**WORK ORDER:** In the material below, find the line with "index tip: (610, 119)" and the line with "pinky tip: (631, 140)", then output those two lines and every line between them, exactly.

**INFORMATION SHOWN:**
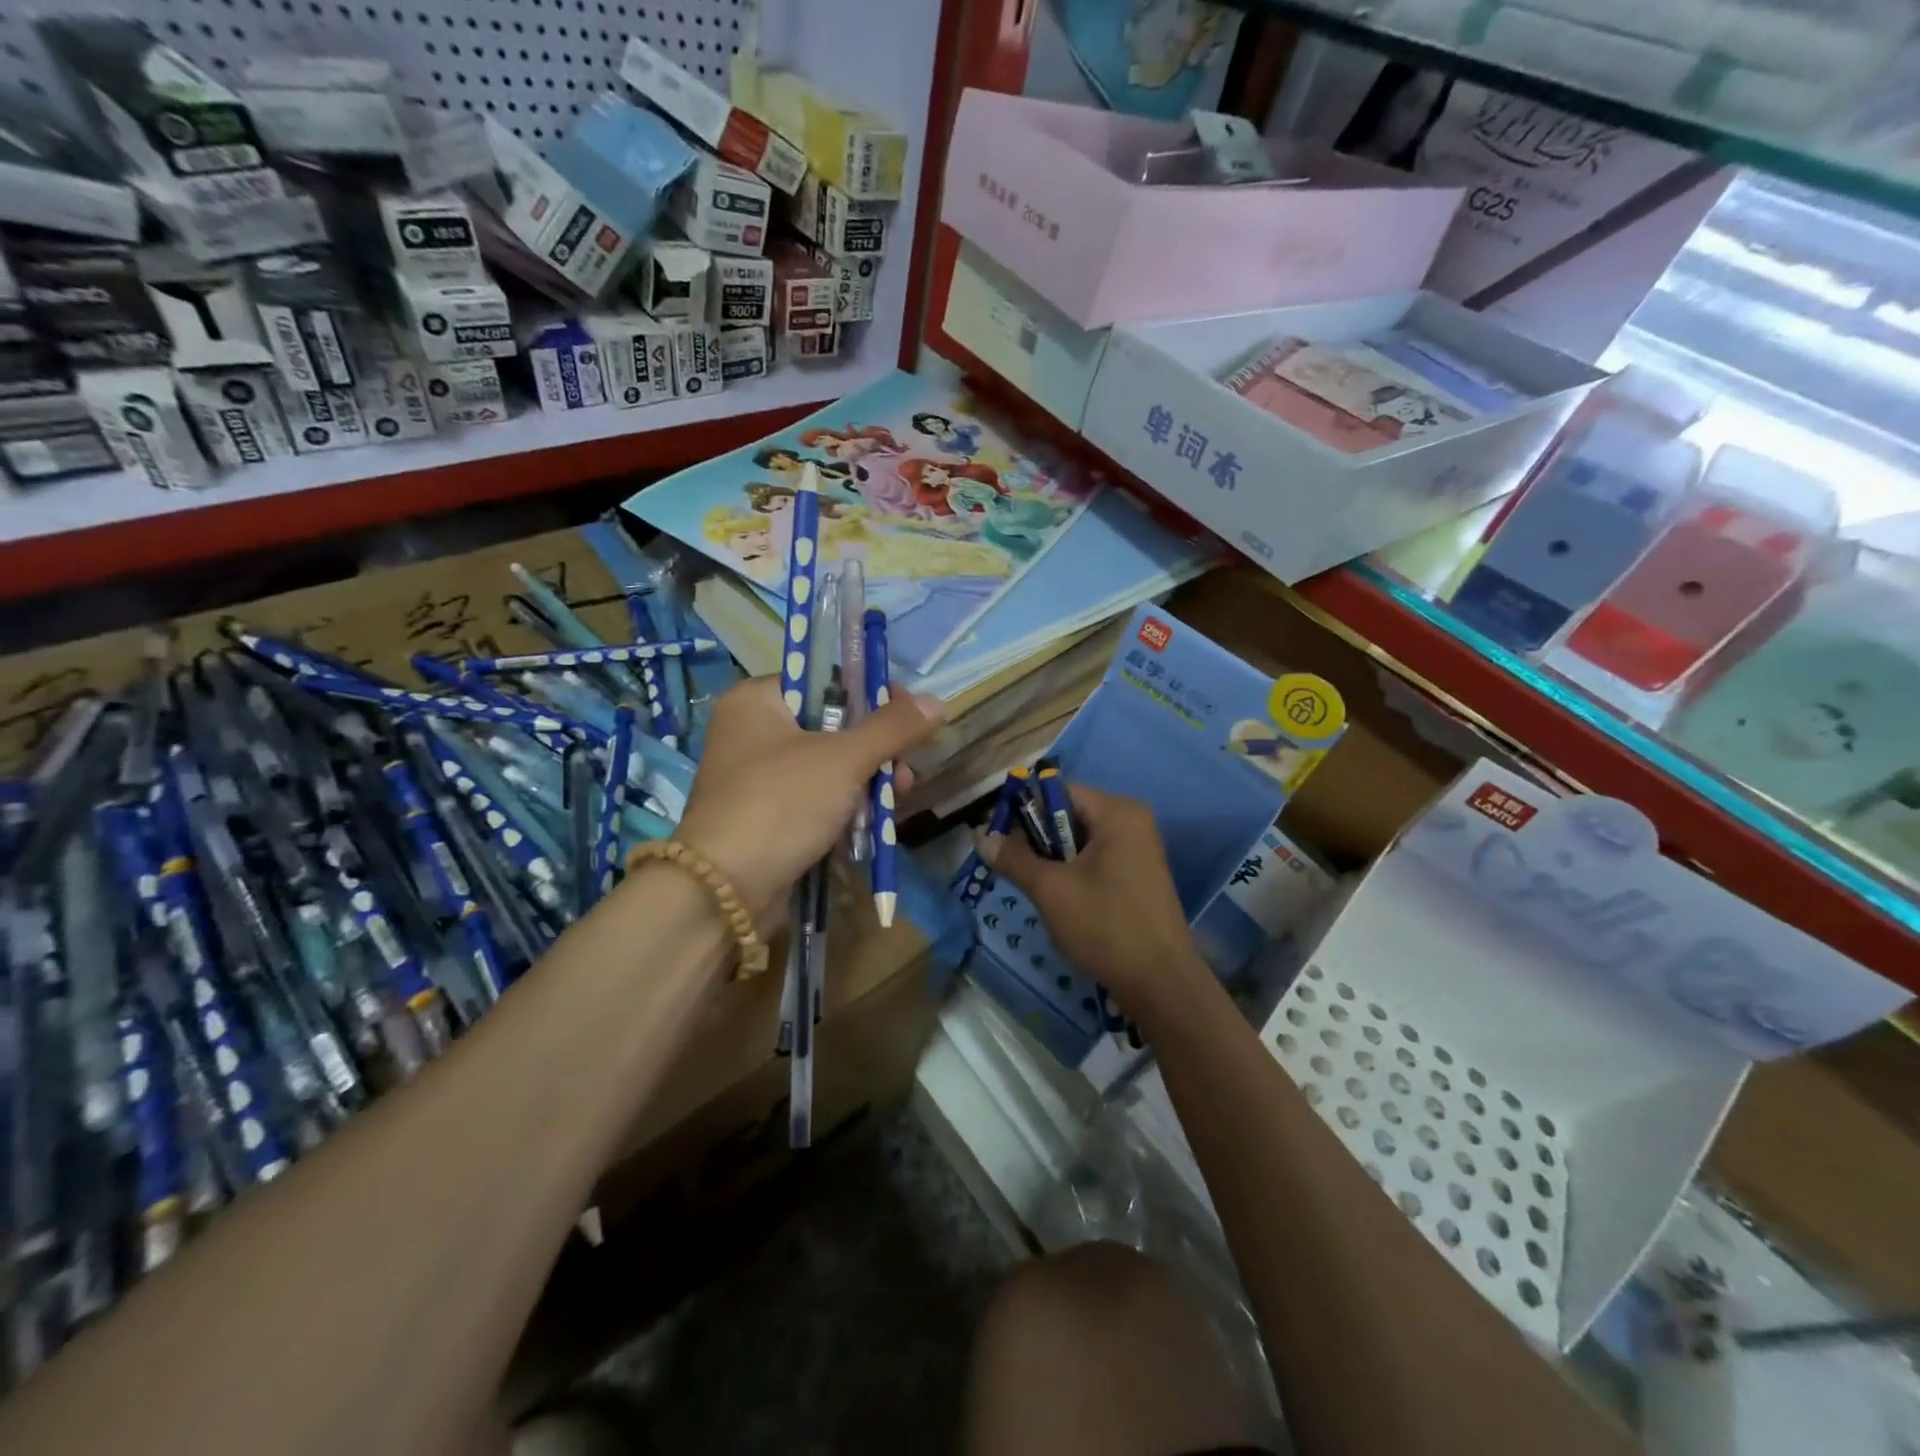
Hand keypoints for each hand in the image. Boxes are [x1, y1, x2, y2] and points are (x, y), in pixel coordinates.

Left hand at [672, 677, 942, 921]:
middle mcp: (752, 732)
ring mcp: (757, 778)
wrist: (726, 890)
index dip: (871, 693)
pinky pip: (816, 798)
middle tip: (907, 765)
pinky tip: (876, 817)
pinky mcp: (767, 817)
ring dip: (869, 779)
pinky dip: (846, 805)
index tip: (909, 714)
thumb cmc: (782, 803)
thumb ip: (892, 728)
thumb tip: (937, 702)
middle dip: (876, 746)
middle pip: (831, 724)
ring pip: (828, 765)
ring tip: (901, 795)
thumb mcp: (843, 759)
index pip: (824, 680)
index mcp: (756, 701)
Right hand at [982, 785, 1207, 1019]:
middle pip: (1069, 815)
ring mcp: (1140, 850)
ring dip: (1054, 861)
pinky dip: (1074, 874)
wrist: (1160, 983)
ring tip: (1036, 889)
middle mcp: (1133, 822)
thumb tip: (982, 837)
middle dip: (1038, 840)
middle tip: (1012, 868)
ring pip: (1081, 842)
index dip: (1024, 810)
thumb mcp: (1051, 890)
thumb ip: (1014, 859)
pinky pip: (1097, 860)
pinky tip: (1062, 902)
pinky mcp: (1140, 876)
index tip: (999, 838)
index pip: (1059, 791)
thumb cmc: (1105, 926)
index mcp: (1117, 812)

* * *

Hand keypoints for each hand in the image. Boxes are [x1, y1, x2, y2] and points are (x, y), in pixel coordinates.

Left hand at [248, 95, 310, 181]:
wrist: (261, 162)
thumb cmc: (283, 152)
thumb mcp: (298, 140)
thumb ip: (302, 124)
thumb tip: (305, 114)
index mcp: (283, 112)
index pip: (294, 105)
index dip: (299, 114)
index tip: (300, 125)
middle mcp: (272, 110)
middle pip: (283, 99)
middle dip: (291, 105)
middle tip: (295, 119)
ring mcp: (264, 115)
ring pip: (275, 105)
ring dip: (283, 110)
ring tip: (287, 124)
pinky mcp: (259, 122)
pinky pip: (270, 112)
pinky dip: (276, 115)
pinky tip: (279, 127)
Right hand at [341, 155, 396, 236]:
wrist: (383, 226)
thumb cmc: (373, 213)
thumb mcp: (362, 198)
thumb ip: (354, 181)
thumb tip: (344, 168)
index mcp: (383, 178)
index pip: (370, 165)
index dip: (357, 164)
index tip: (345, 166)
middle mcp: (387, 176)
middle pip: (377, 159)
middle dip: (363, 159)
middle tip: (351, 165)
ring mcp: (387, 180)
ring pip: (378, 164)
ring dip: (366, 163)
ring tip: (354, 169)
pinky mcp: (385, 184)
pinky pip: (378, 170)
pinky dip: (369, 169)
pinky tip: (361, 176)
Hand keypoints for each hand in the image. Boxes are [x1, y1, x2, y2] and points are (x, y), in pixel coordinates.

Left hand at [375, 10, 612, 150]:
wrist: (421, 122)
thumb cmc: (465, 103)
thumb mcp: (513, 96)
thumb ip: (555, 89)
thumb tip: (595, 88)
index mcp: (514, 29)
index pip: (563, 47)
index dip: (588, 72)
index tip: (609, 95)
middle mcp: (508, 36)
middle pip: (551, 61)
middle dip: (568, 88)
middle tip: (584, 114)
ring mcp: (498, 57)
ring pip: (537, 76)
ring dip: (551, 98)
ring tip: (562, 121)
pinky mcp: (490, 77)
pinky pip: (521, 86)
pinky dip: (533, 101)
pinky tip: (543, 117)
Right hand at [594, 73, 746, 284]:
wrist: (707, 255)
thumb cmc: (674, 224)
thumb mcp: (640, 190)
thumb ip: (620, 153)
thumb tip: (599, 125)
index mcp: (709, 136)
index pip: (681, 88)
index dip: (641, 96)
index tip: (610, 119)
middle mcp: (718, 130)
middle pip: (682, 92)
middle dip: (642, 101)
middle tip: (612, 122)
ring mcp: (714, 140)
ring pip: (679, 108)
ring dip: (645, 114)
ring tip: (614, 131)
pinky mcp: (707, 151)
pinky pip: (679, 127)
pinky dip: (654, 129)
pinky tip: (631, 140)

**EXERCISE SOLUTION:**
index tip: (610, 119)
middle mcp: (718, 130)
middle pip: (682, 92)
middle dip: (642, 101)
middle tip: (612, 122)
ring mcp: (714, 140)
ring pip: (679, 108)
ring dip: (645, 114)
ring tip: (614, 131)
pinky mcp: (707, 151)
pinky pip: (679, 127)
pinky dip: (654, 129)
pinky tip: (631, 140)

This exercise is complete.